Infinite data sets and the evolution of data science
By : Dr. Prateek Kapadia
Chief Technology Officer
Big data essentially concerns itself with large collections of data about events and transactions recorded from the past. Allied terms like “fast data” extend this further and fashion faster updates to this history. But the underlying analytics processes on big data analyze the past; to predict the future. Data sets in this discourse are large, but always finite.
Fundamentally, however, the physical universe is different. Data sets that correspond to digital capture of information from events and transactions by and among humans and machines aren’t actually finite – these events, transactions and their data capture will also exist in the future. For example, customer behaviours have events in the past as well as in the future. This philosophy of allowing data sets to extend to the (infinite) future requires the data scientist to think and prepare for a future beyond merely “big” data. Thus, data scientists that predict future customer behaviours will have to contend with infinite data sets.
Dealing with infinite data is different
Theoretically, some function must exist that will map the historical data set (the history) to target values (the prediction). The canonical machine learning problem is to find a computationally efficient approximation of this function. Data scientists then build predictive models using this approximation to foretell future behaviour.
Approximations are derived from compactly representable properties of data sets – most commonly, the statistical distributions that fit the set. However, properties of finite data sets vary at a relatively lower rate than those of infinite data sets. Changes in the statistics of the data must be dealt with on an ongoing basis for infinite data sets. Extra-sensory unrecorded events like political upheaval and natural disaster, and changes in macro-economic, cultural and other trends are inevitable however; and these lead to non-homogeneity and non-stationarity of the distribution.
Furthermore, data set representations will change over time for infinite data sets, including global notions of outliers and patterns, and local notions of improved or degraded ability of sensors and variability in availability of streams. Data scientists today build their models assuming homogeneity, stationarity and regularity of representation in the data set. Then they retrain the models when their (perhaps manual) observation of the target variables belies these assumptions.
Target values are used for decisions that affect personal and professional lives. Human training of models, however, implies that there is an allowance for inefficient decisions until the training is complete and the model is retrained. Thus models needing frequent manual training don’t suit the cadence and assurance of decisions required for infinite data sets, and data science must evolve to address this problem.
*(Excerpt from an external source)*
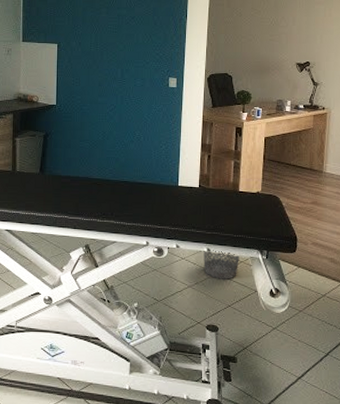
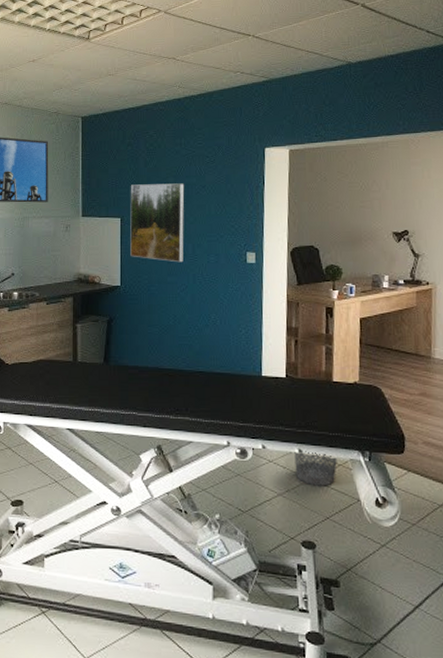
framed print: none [65,14,116,85] -> present [130,183,185,263]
Methods to deal with infinite data
Infinite data sets require data scientists to advance models and test them at a speed comparable to the arrival of new data; and to balance this speed with the accuracy of the decision the models entail. Also, multiple models may work on multiple data representations (like different granularities of aggregations); hence the ability to have many models being evaluated in parallel is necessary. An evolving conceptual tool for such parallel evaluation is ensemble modelling – choosing a combination of outputs from multiple models. We anticipate more focus in the data science community on building efficient, automated ensemble models to deal with infinite data sets.
The data scientist must also prepare for adapting to many variances in data representation and data set properties over the lifetime of the model. Thus the need for data cleansing and data imputation must be sensed and addressed with time and quality guarantees; as should the need for revising approximations in response to property changes. For hand-crafted (non-AI) models, supervision (semi- or full) for training is inevitable; but preparation for the aforementioned variances makes its automation critical. AutoML engineered machine learning pipelines will progress to solve these challenges. Data scientists must keep track of developments in this nascent field and adopt state-of-the-art algorithms for automated feature extraction, construction and transformation, automated handling of skewed and missing data, and automated post-processing and calibration of target values.
While handling the expected heterogeneity and non-stationarity in the distributions in the data set and the changes in the data representation; the data scientist should also be able to make new conclusions basis new correlations. In our parlance this means that evolving approximation functions map new information in the target variables. This variation in the target variable mapping is called concept drift. The data scientist would need mechanisms (automated, as above) to detect and correct for concept drift. While this field is evolving (even a precise definition of concept drift eludes the machine learning community today), the data scientist must closely follow developments – like methods that trigger detection of drift, synthetic drift data generators for model testing, and new classifications of drift handling and correction methods.
In this article we increase the awareness of the knowledge worker for the motivations for the evolution of data sciences. We have discussed the handling of infinite data sets and the different challenges that infinite data sets pose, like variations over time in statistical properties of homogeneity and stationarity. We advise the data scientist to prepare to apply techniques from key areas that will direct the evolution of data sciences for infinite data sets such as ensemble models, AutoML and concept drift.